YOUR INSTRUCTIONS:
Render each line of the records below as a numbered list, omitting blank lines.

======== GIVEN ENTRIES ========

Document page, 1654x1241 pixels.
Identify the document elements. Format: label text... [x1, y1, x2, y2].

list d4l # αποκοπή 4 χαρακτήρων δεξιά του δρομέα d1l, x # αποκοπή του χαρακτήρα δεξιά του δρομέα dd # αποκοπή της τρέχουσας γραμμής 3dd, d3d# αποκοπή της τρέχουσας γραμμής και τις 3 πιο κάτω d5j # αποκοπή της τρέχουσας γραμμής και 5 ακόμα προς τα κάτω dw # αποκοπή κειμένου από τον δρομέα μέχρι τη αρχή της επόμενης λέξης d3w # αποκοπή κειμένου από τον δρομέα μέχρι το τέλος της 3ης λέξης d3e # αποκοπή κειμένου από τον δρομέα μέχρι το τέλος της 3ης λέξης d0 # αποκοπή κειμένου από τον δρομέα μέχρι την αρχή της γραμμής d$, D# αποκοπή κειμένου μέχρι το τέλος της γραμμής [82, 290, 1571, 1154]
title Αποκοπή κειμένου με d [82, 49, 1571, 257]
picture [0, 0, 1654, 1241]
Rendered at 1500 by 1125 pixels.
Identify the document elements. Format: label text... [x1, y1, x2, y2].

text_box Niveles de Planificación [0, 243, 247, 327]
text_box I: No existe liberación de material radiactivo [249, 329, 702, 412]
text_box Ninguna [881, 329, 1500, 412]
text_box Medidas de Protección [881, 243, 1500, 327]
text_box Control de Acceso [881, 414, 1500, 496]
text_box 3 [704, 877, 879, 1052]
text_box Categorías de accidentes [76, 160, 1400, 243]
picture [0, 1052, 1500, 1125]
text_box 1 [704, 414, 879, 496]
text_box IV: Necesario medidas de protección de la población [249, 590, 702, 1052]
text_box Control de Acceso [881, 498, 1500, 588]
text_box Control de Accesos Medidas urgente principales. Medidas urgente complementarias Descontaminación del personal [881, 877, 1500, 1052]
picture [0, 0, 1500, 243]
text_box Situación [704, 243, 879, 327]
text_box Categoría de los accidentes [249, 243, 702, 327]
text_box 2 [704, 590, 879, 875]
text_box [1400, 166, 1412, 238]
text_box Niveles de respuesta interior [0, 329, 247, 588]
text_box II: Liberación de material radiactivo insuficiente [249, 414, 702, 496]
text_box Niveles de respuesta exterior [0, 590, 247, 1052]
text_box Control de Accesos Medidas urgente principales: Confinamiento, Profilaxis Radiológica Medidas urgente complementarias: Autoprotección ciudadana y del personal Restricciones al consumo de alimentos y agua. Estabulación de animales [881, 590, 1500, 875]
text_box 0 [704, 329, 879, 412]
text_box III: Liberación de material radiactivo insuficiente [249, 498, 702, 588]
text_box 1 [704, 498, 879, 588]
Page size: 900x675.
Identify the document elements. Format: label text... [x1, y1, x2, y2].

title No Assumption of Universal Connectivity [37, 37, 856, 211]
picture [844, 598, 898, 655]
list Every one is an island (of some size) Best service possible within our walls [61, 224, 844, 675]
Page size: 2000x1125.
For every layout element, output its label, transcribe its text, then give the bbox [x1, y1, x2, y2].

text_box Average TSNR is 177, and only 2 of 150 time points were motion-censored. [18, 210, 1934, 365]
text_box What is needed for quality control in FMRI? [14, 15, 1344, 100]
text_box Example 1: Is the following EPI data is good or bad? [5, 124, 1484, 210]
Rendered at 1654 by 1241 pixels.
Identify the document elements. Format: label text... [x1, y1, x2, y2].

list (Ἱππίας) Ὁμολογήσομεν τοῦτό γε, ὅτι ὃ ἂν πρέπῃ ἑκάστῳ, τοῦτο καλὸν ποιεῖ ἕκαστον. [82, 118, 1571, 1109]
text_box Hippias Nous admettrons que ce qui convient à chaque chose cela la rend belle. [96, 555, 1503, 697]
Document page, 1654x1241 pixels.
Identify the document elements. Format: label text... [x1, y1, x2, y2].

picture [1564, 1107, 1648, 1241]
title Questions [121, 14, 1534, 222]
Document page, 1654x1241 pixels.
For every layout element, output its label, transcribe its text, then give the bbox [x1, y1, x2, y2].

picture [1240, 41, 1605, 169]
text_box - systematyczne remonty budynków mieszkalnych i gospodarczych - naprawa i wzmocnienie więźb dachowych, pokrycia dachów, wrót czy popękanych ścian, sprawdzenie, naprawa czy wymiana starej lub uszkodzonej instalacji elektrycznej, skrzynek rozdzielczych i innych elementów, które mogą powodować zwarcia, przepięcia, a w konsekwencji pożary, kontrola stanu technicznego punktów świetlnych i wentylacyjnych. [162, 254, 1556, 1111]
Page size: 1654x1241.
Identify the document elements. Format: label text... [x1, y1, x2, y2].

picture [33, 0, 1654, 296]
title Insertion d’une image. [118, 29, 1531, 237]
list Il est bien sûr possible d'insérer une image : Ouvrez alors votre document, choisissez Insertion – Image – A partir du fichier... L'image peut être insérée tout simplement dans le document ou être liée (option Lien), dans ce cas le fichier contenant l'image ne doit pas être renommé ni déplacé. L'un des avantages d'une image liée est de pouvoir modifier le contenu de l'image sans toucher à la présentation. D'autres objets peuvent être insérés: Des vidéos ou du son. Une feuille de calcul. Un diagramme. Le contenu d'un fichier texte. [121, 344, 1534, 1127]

========

EXERCISE SOLUTION:
1. Document page, 1654x1241 pixels.
2. Identify the document elements. Format: label text... [x1, y1, x2, y2].
3. list d4l # αποκοπή 4 χαρακτήρων δεξιά του δρομέα d1l, x # αποκοπή του χαρακτήρα δεξιά του δρομέα dd # αποκοπή της τρέχουσας γραμμής 3dd, d3d# αποκοπή της τρέχουσας γραμμής και τις 3 πιο κάτω d5j # αποκοπή της τρέχουσας γραμμής και 5 ακόμα προς τα κάτω dw # αποκοπή κειμένου από τον δρομέα μέχρι τη αρχή της επόμενης λέξης d3w # αποκοπή κειμένου από τον δρομέα μέχρι το τέλος της 3ης λέξης d3e # αποκοπή κειμένου από τον δρομέα μέχρι το τέλος της 3ης λέξης d0 # αποκοπή κειμένου από τον δρομέα μέχρι την αρχή της γραμμής d$, D# αποκοπή κειμένου μέχρι το τέλος της γραμμής [82, 290, 1571, 1154]
4. title Αποκοπή κειμένου με d [82, 49, 1571, 257]
5. picture [0, 0, 1654, 1241]
6. Rendered at 1500 by 1125 pixels.
7. Identify the document elements. Format: label text... [x1, y1, x2, y2].
8. text_box Niveles de Planificación [0, 243, 247, 327]
9. text_box I: No existe liberación de material radiactivo [249, 329, 702, 412]
10. text_box Ninguna [881, 329, 1500, 412]
11. text_box Medidas de Protección [881, 243, 1500, 327]
12. text_box Control de Acceso [881, 414, 1500, 496]
13. text_box 3 [704, 877, 879, 1052]
14. text_box Categorías de accidentes [76, 160, 1400, 243]
15. picture [0, 1052, 1500, 1125]
16. text_box 1 [704, 414, 879, 496]
17. text_box IV: Necesario medidas de protección de la población [249, 590, 702, 1052]
18. text_box Control de Acceso [881, 498, 1500, 588]
19. text_box Control de Accesos Medidas urgente principales. Medidas urgente complementarias Descontaminación del personal [881, 877, 1500, 1052]
20. picture [0, 0, 1500, 243]
21. text_box Situación [704, 243, 879, 327]
22. text_box Categoría de los accidentes [249, 243, 702, 327]
23. text_box 2 [704, 590, 879, 875]
24. text_box [1400, 166, 1412, 238]
25. text_box Niveles de respuesta interior [0, 329, 247, 588]
26. text_box II: Liberación de material radiactivo insuficiente [249, 414, 702, 496]
27. text_box Niveles de respuesta exterior [0, 590, 247, 1052]
28. text_box Control de Accesos Medidas urgente principales: Confinamiento, Profilaxis Radiológica Medidas urgente complementarias: Autoprotección ciudadana y del personal Restricciones al consumo de alimentos y agua. Estabulación de animales [881, 590, 1500, 875]
29. text_box 0 [704, 329, 879, 412]
30. text_box III: Liberación de material radiactivo insuficiente [249, 498, 702, 588]
31. text_box 1 [704, 498, 879, 588]
32. Page size: 900x675.
33. Identify the document elements. Format: label text... [x1, y1, x2, y2].
34. title No Assumption of Universal Connectivity [37, 37, 856, 211]
35. picture [844, 598, 898, 655]
36. list Every one is an island (of some size) Best service possible within our walls [61, 224, 844, 675]
37. Page size: 2000x1125.
38. For every layout element, output its label, transcribe its text, then give the bbox [x1, y1, x2, y2].
39. text_box Average TSNR is 177, and only 2 of 150 time points were motion-censored. [18, 210, 1934, 365]
40. text_box What is needed for quality control in FMRI? [14, 15, 1344, 100]
41. text_box Example 1: Is the following EPI data is good or bad? [5, 124, 1484, 210]
42. Rendered at 1654 by 1241 pixels.
43. Identify the document elements. Format: label text... [x1, y1, x2, y2].
44. list (Ἱππίας) Ὁμολογήσομεν τοῦτό γε, ὅτι ὃ ἂν πρέπῃ ἑκάστῳ, τοῦτο καλὸν ποιεῖ ἕκαστον. [82, 118, 1571, 1109]
45. text_box Hippias Nous admettrons que ce qui convient à chaque chose cela la rend belle. [96, 555, 1503, 697]
46. Document page, 1654x1241 pixels.
47. Identify the document elements. Format: label text... [x1, y1, x2, y2].
48. picture [1564, 1107, 1648, 1241]
49. title Questions [121, 14, 1534, 222]
50. Document page, 1654x1241 pixels.
51. For every layout element, output its label, transcribe its text, then give the bbox [x1, y1, x2, y2].
52. picture [1240, 41, 1605, 169]
53. text_box - systematyczne remonty budynków mieszkalnych i gospodarczych - naprawa i wzmocnienie więźb dachowych, pokrycia dachów, wrót czy popękanych ścian, sprawdzenie, naprawa czy wymiana starej lub uszkodzonej instalacji elektrycznej, skrzynek rozdzielczych i innych elementów, które mogą powodować zwarcia, przepięcia, a w konsekwencji pożary, kontrola stanu technicznego punktów świetlnych i wentylacyjnych. [162, 254, 1556, 1111]
54. Page size: 1654x1241.
55. Identify the document elements. Format: label text... [x1, y1, x2, y2].
56. picture [33, 0, 1654, 296]
57. title Insertion d’une image. [118, 29, 1531, 237]
58. list Il est bien sûr possible d'insérer une image : Ouvrez alors votre document, choisissez Insertion – Image – A partir du fichier... L'image peut être insérée tout simplement dans le document ou être liée (option Lien), dans ce cas le fichier contenant l'image ne doit pas être renommé ni déplacé. L'un des avantages d'une image liée est de pouvoir modifier le contenu de l'image sans toucher à la présentation. D'autres objets peuvent être insérés: Des vidéos ou du son. Une feuille de calcul. Un diagramme. Le contenu d'un fichier texte. [121, 344, 1534, 1127]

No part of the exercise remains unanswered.